Soudain, il comprend ce que cela signifie vraiment d’être seul au monde. Il maudit le destin qui lui a accordé son vœu le plus cher. Et si c’était de sa faute? S’il l’avait provoqué, ce cataclysme, à force de le souhaiter, de le désirer corps et âme, afin de balayer à jamais la banalité de son existence? Il l’a même demandé au Père Noël…

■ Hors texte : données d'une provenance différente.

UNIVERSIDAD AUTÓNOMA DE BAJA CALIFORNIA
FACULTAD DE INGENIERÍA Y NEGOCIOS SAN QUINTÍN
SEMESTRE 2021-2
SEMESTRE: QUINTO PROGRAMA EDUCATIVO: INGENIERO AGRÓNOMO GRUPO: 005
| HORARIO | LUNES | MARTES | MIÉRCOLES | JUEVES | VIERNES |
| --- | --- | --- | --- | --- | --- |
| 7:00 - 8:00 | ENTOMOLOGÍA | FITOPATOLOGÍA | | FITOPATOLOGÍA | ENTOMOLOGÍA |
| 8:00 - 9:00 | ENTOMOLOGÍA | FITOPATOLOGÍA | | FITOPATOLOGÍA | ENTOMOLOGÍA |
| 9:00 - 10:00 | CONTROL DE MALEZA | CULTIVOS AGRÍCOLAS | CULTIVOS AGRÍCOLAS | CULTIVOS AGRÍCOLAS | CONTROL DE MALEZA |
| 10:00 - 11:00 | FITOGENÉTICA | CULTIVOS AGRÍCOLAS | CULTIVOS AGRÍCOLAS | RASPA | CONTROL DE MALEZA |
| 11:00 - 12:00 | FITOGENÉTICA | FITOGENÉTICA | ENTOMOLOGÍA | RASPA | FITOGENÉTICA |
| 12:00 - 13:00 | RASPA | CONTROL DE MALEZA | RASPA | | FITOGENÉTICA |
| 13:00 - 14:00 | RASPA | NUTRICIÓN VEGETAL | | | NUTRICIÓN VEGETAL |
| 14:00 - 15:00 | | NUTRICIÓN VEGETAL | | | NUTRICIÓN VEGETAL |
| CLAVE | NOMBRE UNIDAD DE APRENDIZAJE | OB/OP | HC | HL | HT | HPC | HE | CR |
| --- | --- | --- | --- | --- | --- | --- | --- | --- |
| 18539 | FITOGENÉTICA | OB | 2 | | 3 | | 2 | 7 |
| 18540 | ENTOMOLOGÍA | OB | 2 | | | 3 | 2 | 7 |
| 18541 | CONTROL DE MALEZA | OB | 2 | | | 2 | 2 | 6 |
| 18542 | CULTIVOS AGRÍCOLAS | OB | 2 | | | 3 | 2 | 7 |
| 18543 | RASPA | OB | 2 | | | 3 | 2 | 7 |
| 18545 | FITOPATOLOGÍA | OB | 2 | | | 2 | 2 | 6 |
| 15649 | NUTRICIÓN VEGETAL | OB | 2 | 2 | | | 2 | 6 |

A présent, il détale au milieu des décombres. Le bruit occasionné par le frottement des manches de son anorak est assourdissant. Ses chevilles se tordent sur les gravats, il a mal aux genoux, il transpire. Cette fois, il a peur, une peur atroce, qui lui donne envie de pleurer et de vomir. Après réflexion, l’apocalypse ne lui plaît pas tant que ça.
Il pousse la grille branlante du portail et continue à courir. Toujours plus vite. Jusqu’à la suffocation.
Des murmures, d’abord lointains, se rapprochent: la circulation, les chantiers, les cris des gamins dans le parc.
Derrière lui, l’usine démolie par les services industriels appartient déjà à ses souvenirs. La neige a envahi les rues tôt ce matin, leur donnant un aspect confus et fantomatique. Il a froid et une buée se forme à chacune de ses expirations.
Ses camarades l’accueillent:
– Alors, t’étais où? On t’a cherché partout! A croire que tu avais disparu.
Ce n’est pas moi qui avais disparu, c’était le monde.
Autour de lui, la ville se déploie dans sa banalité tandis qu’il s’évade vers de nouveaux jeux.
Combien de temps est-il parti? Une demi-heure tout au plus.
Une petite demi-heure où il a enfin été différent.